ASSIGNMENT A
Copy out the records word for word, everything from their first line down to the line containing "Наши сертификаты", including both ends.

PAGE EXCERPT
The electricity system is the lifeline of any modern economy. After roughly 120 years of existence, it is in the early stages of receiving a significant makeover, posing enormous challenges and opportunities. Three unmistakable trends, driven by economics as well as policies on greenhouse gas emissions, are causing this paradigm shift – deep penetration of natural gas; development and integration of large, utility-scale renewables; and increasingly widespread use of distributed energy devices. Energy efficiency and conservation have had a long history of significant impact and are exceedingly important for deep decarbonization; however, we will leave that topic for a later article. Here we focus on the grid.
Impact of natural gas
Natural gas is inexpensive and abundant in the U.S., and the turbines that convert its thermal energy into power are more than 60 percent efficient, making electricity from natural gas very cheap. This is displacing electricity from coal-fired power plants, which is reducing particulate air pollution as well as carbon dioxide and other greenhouse gas emissions. Unfortunately, natural gas is also economically displacing carbon-free electricity from nuclear energy. When combined with the aging of our existing nuclear plants, and the lack of sufficient new build out, we face the regrettable future of declining electricity from nuclear power. If we are to deeply decarbonize our grid in the long term, it would be prudent for our nation to keep a diversity of options, including nuclear. The option for economically competitive nuclear power requires a well thought-out roadmap, which is now being formulated.
High penetration of utility-scale renewables
The second trend towards deep decarbonization is integrating on the grid electricity produced by large-scale renewable sources. Wind is the most inexpensive way to produce electricity today, whereas that from solar is steadily decreasing to the point that it will likely be at parity without subsidies with natural gas by end of this decade. California has passed legislation requiring that by 2030 our grid will integrate 50 percent of its electrical energy from renewable sources. Many other regions in the world are also on a similar roadmap. Most of this will be achieved via large-scale wind and solar farms that deliver electricity directly to the transmission network . Integrating solar and wind power is challenging because they often ramp up or down several gigawatts of electrical power within an hour. Our current Tesla-Edison grid was never designed for such transient sources of electricity.
Balancing this transient electrical power, which in much of California and the U.S. is the job of independent system operators (ISOs) and regional transmission organizations (RTOs) that function across multiple states, is rather challenging. What are the options? When renewable electricity generation is so cheap, what matters is the cost of integration. Perhaps the most inexpensive is to build long-distance, ultrahigh-voltage transmission lines  , which takes advantage of the fact that electricity can be shared across those regions sufficiently far away that the transients are uncorrelated. Significant strides have been made in the U.S. in building new transmission. However, permitting and siting these transmission lines is a long, drawn-out and expensive process, requiring resolutions between multiple federal and state agencies, and extensive analysis of both need and cost-allocation. Strengthening and streamlining this process is urgently needed, which requires resources to support analysis for decision makers.

Items from a data source:
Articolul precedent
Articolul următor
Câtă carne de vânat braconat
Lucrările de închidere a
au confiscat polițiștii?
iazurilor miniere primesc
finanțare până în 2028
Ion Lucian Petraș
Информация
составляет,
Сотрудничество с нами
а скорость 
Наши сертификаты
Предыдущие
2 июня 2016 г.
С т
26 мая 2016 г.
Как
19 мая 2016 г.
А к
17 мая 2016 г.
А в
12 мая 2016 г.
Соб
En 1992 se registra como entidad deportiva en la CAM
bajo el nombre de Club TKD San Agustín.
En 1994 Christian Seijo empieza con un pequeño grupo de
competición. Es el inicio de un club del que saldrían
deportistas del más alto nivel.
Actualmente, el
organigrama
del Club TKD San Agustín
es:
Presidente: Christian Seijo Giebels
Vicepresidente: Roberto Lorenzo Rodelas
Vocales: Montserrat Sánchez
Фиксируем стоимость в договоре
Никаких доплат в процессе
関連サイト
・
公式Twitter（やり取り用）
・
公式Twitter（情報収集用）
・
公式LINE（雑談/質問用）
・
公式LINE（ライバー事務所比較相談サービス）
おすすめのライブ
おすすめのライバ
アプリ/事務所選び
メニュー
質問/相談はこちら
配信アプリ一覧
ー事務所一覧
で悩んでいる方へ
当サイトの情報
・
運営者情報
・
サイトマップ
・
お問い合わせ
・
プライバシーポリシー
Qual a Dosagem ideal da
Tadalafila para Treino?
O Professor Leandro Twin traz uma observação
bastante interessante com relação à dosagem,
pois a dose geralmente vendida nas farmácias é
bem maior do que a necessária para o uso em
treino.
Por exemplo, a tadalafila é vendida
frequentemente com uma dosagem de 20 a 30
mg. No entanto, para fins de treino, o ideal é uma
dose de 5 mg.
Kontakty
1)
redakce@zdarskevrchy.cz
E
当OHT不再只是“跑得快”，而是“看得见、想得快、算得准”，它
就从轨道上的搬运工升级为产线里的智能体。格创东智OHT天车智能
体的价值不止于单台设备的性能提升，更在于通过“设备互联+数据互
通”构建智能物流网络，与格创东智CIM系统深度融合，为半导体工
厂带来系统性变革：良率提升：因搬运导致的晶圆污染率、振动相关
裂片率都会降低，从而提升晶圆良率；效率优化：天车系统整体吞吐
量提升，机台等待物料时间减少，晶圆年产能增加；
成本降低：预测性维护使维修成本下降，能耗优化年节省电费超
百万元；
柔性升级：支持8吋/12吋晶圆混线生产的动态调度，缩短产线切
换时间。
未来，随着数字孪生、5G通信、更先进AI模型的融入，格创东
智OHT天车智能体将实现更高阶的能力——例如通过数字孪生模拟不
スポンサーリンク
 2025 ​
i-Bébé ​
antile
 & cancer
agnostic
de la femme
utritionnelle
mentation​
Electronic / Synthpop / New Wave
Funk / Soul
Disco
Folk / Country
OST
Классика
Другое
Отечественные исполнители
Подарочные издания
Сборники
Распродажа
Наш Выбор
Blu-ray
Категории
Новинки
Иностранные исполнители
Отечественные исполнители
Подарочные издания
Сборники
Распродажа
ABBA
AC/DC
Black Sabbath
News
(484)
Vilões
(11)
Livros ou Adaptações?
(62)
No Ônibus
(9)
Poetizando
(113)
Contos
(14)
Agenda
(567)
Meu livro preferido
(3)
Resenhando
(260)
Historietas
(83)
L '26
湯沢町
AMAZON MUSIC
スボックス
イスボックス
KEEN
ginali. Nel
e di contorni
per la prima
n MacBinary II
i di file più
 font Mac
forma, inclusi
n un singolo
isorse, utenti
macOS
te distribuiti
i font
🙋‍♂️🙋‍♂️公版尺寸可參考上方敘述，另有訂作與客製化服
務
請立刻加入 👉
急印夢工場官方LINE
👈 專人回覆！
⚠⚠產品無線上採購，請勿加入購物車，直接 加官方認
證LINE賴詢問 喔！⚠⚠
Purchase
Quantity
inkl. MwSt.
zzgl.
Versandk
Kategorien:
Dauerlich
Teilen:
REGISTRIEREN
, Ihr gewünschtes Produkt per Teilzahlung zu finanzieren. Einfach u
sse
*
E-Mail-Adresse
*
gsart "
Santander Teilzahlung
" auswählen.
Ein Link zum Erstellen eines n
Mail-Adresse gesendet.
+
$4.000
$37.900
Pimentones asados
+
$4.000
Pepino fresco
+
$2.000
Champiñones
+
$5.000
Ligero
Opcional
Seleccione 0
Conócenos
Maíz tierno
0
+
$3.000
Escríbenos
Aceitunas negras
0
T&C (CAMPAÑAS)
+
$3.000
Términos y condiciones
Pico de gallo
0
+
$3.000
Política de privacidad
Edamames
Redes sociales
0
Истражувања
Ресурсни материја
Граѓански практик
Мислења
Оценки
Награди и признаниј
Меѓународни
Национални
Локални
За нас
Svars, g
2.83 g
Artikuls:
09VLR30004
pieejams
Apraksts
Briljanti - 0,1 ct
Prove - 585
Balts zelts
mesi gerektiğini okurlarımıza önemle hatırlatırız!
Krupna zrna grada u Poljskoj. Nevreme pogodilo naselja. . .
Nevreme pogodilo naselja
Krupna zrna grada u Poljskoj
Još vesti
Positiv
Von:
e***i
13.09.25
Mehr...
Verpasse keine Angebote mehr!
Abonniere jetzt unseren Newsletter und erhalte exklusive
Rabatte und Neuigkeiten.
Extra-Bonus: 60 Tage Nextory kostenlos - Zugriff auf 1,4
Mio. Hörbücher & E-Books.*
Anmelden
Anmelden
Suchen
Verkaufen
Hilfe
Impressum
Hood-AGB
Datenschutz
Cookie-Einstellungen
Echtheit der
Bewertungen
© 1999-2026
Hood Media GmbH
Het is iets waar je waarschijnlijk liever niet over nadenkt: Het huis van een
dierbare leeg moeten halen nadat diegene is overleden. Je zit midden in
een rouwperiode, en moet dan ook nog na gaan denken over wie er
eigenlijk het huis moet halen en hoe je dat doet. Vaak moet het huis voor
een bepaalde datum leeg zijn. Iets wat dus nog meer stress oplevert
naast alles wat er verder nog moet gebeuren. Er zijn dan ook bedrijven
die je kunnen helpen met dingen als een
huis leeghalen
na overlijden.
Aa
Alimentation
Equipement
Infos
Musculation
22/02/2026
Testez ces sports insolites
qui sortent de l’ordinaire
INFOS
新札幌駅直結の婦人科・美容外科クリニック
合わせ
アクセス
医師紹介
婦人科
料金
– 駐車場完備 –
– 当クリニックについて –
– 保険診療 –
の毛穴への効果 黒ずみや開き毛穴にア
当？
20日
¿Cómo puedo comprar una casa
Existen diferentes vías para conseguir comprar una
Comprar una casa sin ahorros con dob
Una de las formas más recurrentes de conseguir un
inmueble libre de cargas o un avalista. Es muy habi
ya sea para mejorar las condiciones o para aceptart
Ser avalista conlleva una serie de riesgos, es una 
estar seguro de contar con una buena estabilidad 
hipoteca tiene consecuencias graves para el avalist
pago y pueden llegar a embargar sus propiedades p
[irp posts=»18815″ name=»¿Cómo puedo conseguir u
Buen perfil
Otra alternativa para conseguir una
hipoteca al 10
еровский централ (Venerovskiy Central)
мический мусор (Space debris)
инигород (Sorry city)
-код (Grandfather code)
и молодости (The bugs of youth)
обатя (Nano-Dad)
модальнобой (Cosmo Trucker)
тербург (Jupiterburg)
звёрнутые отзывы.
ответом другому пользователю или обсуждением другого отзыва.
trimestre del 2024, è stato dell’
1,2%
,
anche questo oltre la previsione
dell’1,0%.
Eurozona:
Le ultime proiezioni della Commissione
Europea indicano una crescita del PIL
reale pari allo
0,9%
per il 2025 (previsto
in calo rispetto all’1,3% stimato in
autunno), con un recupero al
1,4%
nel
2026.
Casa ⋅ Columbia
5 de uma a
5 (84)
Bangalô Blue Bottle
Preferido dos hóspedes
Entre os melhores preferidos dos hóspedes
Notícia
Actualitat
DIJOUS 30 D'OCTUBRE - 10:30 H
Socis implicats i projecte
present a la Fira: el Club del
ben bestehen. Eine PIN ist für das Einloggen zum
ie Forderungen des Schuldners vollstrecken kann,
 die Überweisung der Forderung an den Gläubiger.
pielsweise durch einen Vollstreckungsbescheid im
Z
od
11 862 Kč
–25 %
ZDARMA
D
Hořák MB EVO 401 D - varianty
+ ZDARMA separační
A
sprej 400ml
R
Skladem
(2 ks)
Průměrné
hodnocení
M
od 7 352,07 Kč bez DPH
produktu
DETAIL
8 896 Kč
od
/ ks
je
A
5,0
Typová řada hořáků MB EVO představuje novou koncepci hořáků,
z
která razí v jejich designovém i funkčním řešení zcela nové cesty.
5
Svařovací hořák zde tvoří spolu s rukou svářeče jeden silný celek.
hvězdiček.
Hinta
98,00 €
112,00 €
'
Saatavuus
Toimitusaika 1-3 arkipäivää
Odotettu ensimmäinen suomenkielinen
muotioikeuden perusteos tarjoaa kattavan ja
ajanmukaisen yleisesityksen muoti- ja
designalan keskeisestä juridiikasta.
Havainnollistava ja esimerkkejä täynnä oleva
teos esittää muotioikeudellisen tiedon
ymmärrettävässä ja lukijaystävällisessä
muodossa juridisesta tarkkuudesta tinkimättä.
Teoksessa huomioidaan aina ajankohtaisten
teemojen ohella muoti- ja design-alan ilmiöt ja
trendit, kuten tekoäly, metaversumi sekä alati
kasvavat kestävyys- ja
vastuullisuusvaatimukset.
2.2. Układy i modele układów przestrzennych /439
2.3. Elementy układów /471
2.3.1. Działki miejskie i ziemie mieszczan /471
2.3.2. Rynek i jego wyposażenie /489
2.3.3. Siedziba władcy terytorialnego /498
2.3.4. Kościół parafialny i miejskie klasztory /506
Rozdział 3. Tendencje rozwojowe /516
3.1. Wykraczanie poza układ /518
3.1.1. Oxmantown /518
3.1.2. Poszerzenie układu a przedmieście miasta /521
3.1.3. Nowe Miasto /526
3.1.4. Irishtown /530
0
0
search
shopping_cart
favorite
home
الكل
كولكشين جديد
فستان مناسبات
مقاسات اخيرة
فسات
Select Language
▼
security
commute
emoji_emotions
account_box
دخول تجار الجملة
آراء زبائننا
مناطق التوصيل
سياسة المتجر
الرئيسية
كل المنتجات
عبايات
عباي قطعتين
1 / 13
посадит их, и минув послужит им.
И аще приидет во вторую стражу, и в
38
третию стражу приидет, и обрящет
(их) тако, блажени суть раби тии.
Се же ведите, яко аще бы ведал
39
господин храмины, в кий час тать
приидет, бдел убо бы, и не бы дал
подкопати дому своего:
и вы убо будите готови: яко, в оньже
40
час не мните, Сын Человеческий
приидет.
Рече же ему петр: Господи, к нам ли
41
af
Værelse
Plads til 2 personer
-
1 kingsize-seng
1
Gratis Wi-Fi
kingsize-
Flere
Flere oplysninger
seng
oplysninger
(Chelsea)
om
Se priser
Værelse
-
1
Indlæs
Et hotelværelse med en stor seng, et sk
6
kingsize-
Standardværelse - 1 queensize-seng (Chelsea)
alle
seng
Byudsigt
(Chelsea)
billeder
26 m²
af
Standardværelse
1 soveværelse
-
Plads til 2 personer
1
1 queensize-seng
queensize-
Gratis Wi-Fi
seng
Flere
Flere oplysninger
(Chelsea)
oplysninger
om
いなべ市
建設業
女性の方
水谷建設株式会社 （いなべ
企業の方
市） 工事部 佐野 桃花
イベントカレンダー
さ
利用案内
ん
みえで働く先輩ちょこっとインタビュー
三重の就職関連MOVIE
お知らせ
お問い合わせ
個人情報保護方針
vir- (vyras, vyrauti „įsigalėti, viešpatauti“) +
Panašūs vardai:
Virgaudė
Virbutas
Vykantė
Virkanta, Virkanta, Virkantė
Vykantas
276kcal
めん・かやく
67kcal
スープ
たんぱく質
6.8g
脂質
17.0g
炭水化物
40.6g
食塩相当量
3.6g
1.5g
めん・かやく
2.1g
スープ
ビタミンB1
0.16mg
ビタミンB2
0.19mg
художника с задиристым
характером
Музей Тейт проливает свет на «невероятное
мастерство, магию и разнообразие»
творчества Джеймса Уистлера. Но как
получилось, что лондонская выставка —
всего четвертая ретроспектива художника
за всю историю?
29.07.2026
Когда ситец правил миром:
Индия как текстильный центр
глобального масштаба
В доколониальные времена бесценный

ASSIGNMENT B
Extend the article on the changing electricity grid, picking up right after its final sentence.

ANSWER SPACE A
Articolul precedent
Articolul următor
Câtă carne de vânat braconat
Lucrările de închidere a
au confiscat polițiștii?
iazurilor miniere primesc
finanțare până în 2028
Ion Lucian Petraș
Информация
составляет,
Сотрудничество с нами
а скорость 
Наши сертификаты

ANSWER SPACE B
The second option is to use electricity storage or natural gas plants for balancing. Today, the predominant and the most inexpensive way to store electricity is via pumping water up a hydroelectric dam, but this remains geographically limited with sometimes socially unacceptable environmental impact. While battery costs are steadily reducing, the key question for both batteries and natural gas plants is: What is the minimum capacity required to balance the transients? The minimum capacity translates to minimizing costs. The third option is to have the loads dynamically track the transients of the generation. This is exactly opposite of what we have used for the last 120 years of the grid, where the generation always tracks the load. Most likely, a combination of all three options would be required. The key will be to find the combination that minimizes costs for society, while achieving the reliability and environmental benefits we expect from the new power system.
Regardless of the approach, the presence of transients requires quick and judicious action for balancing at the least possible cost of integration. The overlay and ubiquitous use of an enabling information infrastructure consisting of power electronics, communication, computing and control systems will be one of the salient features of modernizing the Tesla-Edison grid. But it would also require new wholesale market structures and pricing mechanisms for these balancing assets to be utilized and financially compensated. The presence of abundant zero marginal cost energy (wind and solar) and storage violates key assumptions that underlie the current wholesale market structure. The introduction of new markets to aggregate energy resources on the demand side is already underway, and we are likely to see even more in the future. The Supreme Court’s recent decision also provides much needed support for such demand-response programs.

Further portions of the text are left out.